2002 Denver Annual Meeting (October 27-30, 2002)

Paper No. 19
Presentation Time: 8:00 AM-12:00 PM

MULTI-STAGE LARAMIDE DEFORMATION OF THE GALISTEO BASIN AREA, NORTH-CENTRAL NEW MEXICO


LISENBEE, Alvis L., Geology and Geological Engineering, South Dakota School of Mines and Technology, 501 E. St. Joseph St, Rapid City, SD 57701, alvis.lisenbee@sdsmt.edu

A subcrop map of the Tertiary Diamond Tail Formation in the Galisteo basin, south of Santa Fe, New Mexico, shows a large, open to the north, U-shaped pattern for Phanerozoic (Mississippian to Late Cretaceous) strata. The pattern defines a broad, southwest-plunging anticlinal nose extending from the Precambrian core of the Sangre de Cristo range at Canoncito which is bound on the southeast by a southeast-facing monocline along the Tijeras-Canoncito fault zone. These relationships indicate two phases of Laramide deformation. In the first, the Maestrichtian or early Paleocene Brazos-Sangre de Cristo uplift extended at least 12 km southwest from the present bold mountain front of the Sangre de Cristo range. The second deformation phase followed beveling of the Phanerozoic section, when the shoulder of the Sangre de Cristo uplift collapsed forming part of the NNW-trending Echo Park-type Galisteo basin, filled with Late Paleocene or Early Eocene Diamond Tail and Eocene Galisteo Formations and the Oligocene Espinaso Volcanics.
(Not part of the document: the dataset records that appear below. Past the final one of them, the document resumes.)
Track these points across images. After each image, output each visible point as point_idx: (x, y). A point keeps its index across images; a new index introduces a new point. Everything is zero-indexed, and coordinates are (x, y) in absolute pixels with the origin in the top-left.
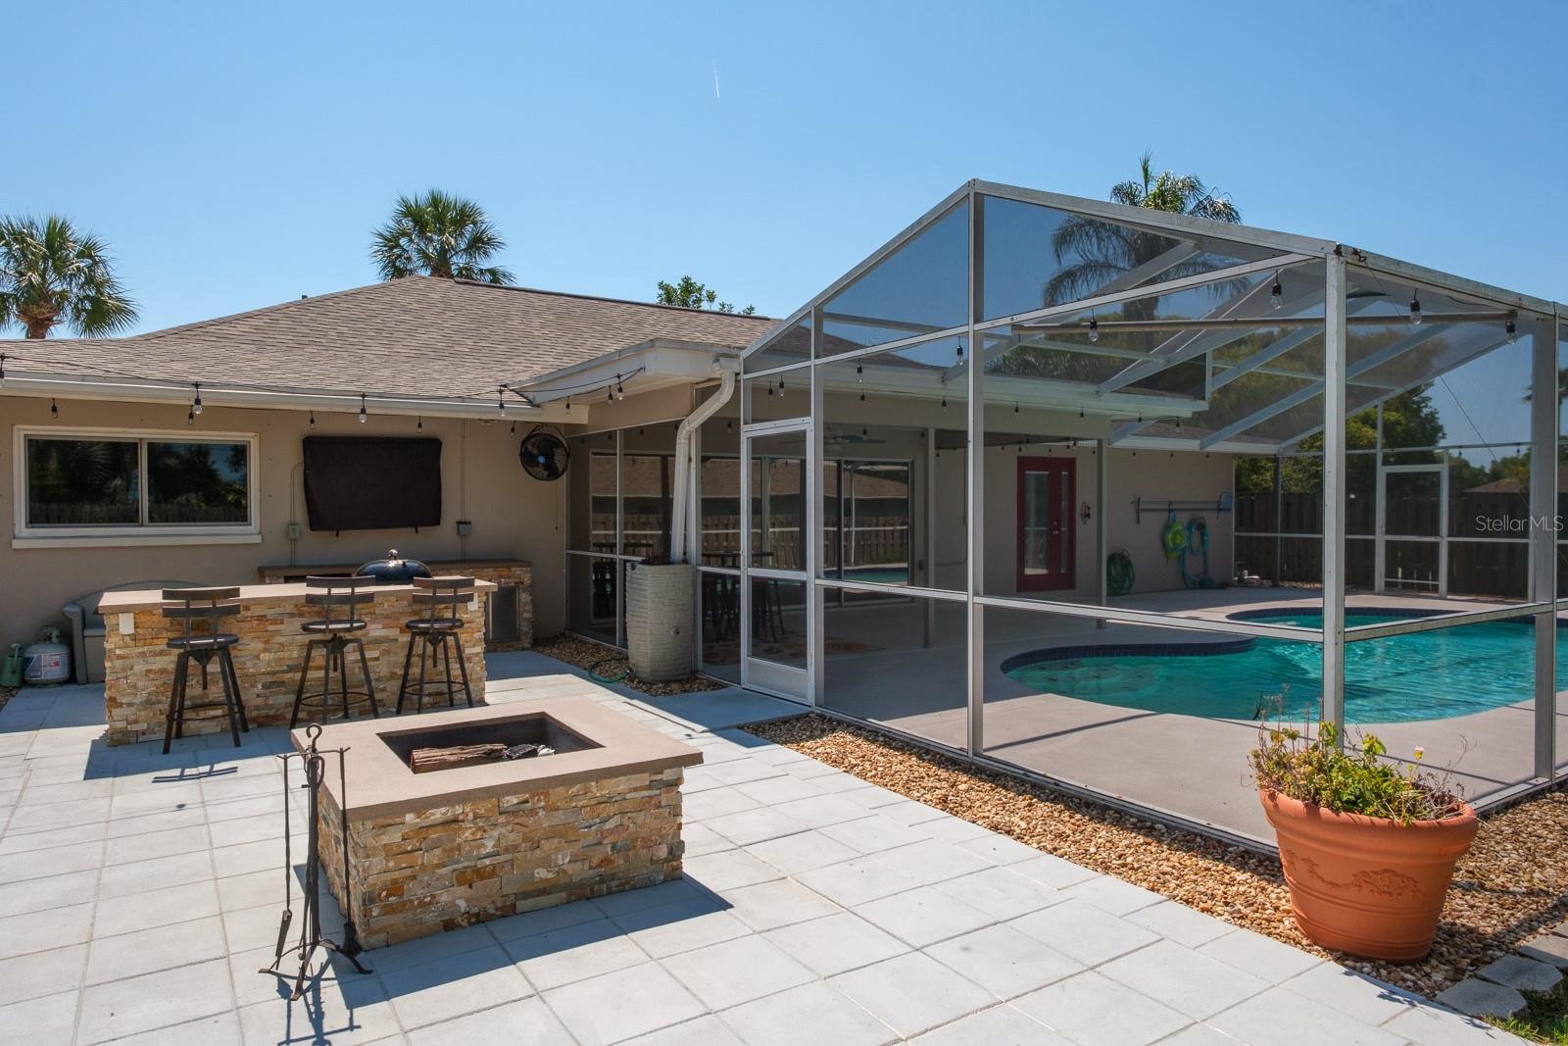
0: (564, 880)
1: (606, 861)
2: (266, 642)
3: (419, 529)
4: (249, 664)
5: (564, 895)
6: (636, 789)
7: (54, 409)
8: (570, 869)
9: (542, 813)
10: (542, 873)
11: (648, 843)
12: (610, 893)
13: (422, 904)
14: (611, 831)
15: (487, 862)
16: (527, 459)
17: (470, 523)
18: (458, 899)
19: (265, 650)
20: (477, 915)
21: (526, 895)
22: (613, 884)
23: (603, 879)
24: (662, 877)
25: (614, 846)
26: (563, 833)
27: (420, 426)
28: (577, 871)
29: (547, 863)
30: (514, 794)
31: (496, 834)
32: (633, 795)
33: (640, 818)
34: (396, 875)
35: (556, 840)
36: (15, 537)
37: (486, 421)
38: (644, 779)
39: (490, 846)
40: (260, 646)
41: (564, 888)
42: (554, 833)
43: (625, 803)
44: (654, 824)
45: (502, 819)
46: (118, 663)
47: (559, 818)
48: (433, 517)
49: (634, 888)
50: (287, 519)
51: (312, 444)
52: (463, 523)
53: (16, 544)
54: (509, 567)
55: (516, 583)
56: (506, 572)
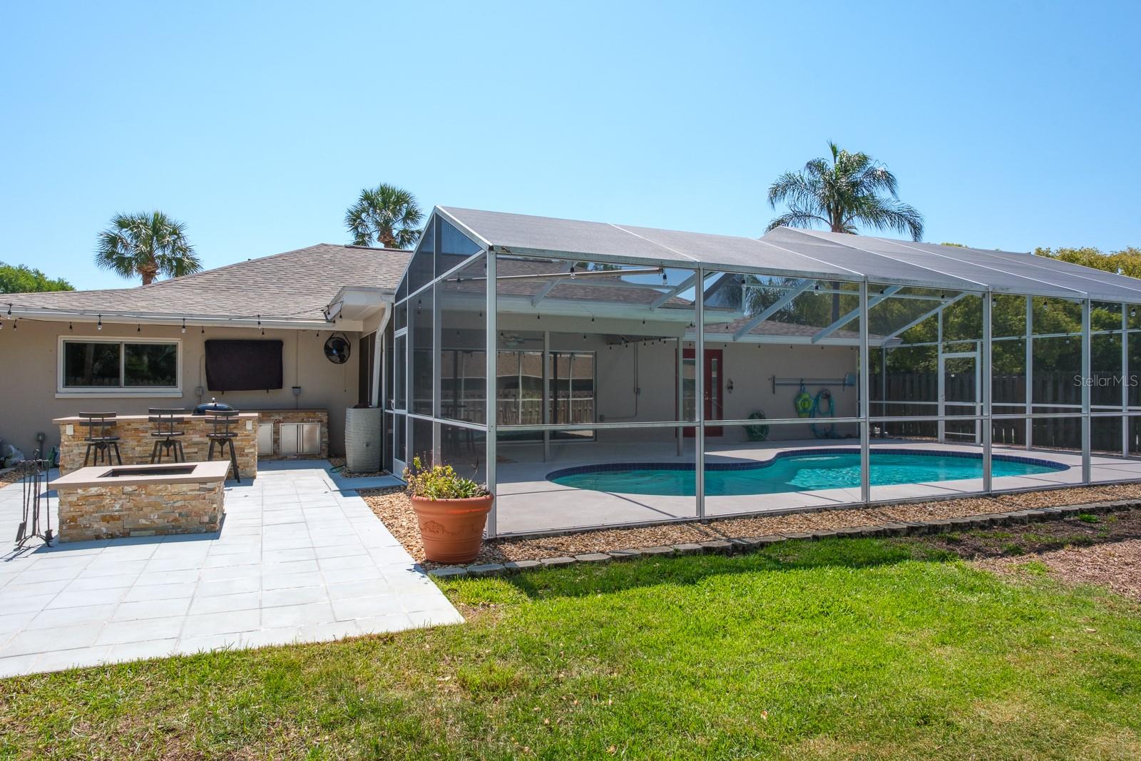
0: (155, 526)
1: (175, 520)
2: (139, 441)
3: (269, 390)
4: (130, 452)
5: (154, 531)
6: (191, 490)
7: (71, 327)
8: (157, 521)
9: (143, 496)
10: (143, 521)
11: (198, 514)
12: (177, 534)
13: (85, 527)
14: (178, 507)
15: (117, 513)
16: (328, 351)
17: (300, 388)
18: (104, 528)
19: (138, 446)
20: (111, 535)
21: (135, 530)
22: (179, 530)
23: (174, 527)
24: (205, 530)
25: (180, 514)
26: (155, 506)
27: (263, 333)
28: (160, 522)
29: (146, 517)
30: (127, 485)
31: (121, 502)
32: (191, 493)
33: (194, 503)
34: (74, 514)
35: (150, 508)
36: (57, 392)
37: (304, 331)
38: (197, 486)
39: (117, 507)
40: (136, 443)
41: (154, 529)
42: (149, 505)
43: (186, 496)
44: (201, 507)
45: (124, 496)
46: (66, 448)
47: (152, 499)
48: (279, 385)
49: (189, 533)
50: (197, 384)
51: (209, 344)
52: (297, 388)
53: (57, 396)
54: (315, 413)
55: (318, 422)
56: (312, 415)
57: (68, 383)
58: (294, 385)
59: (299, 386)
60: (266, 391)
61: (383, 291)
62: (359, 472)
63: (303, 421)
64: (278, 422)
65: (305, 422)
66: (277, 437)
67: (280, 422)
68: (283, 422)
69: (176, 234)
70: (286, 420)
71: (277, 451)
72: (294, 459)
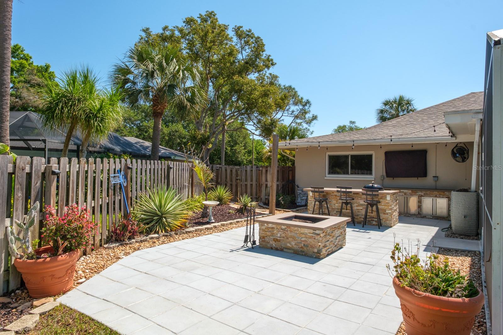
0: (293, 248)
1: (302, 247)
3: (419, 178)
5: (293, 251)
6: (309, 233)
8: (294, 246)
9: (289, 232)
10: (288, 245)
11: (312, 247)
12: (302, 255)
13: (267, 242)
14: (303, 241)
15: (279, 238)
17: (438, 177)
18: (274, 244)
20: (276, 248)
21: (286, 248)
22: (303, 253)
23: (302, 251)
24: (315, 256)
25: (304, 245)
26: (294, 238)
27: (412, 146)
28: (296, 247)
29: (289, 243)
30: (284, 226)
31: (280, 233)
32: (309, 234)
33: (310, 240)
34: (264, 235)
35: (291, 239)
36: (326, 177)
38: (312, 231)
39: (279, 235)
41: (293, 250)
42: (291, 237)
43: (307, 236)
44: (313, 243)
45: (281, 230)
46: (310, 201)
47: (293, 234)
48: (425, 174)
49: (307, 256)
50: (381, 174)
51: (387, 154)
52: (436, 177)
53: (326, 178)
54: (444, 192)
55: (446, 198)
56: (442, 194)
57: (330, 173)
58: (435, 175)
59: (437, 175)
60: (417, 178)
61: (474, 111)
62: (458, 234)
63: (436, 196)
64: (421, 196)
65: (437, 197)
66: (420, 205)
67: (422, 196)
68: (424, 196)
69: (409, 104)
70: (426, 195)
71: (420, 212)
72: (431, 218)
Fracture studies (Erslev, 2001) indicate two subsequent pulses of Laramide regional compression in the Galisteo area with Post-Diamond Tail (Early Eocene) maximum compression oriented ENE and post-Galisteo (Late Eocene/Oligocene?) compression oriented NNE.

The erosional edge of the Campanian Point Lookout Sandstone beneath the Diamond Tail Formation lies just south of Galisteo Creek and is not offset laterally across the long-lived, northeast-trending, Tijeras-Canoncito fault zone. This has regional implications for Laramide development of northern New Mexico as it does not support models that assign right slip of this age to this fault zone.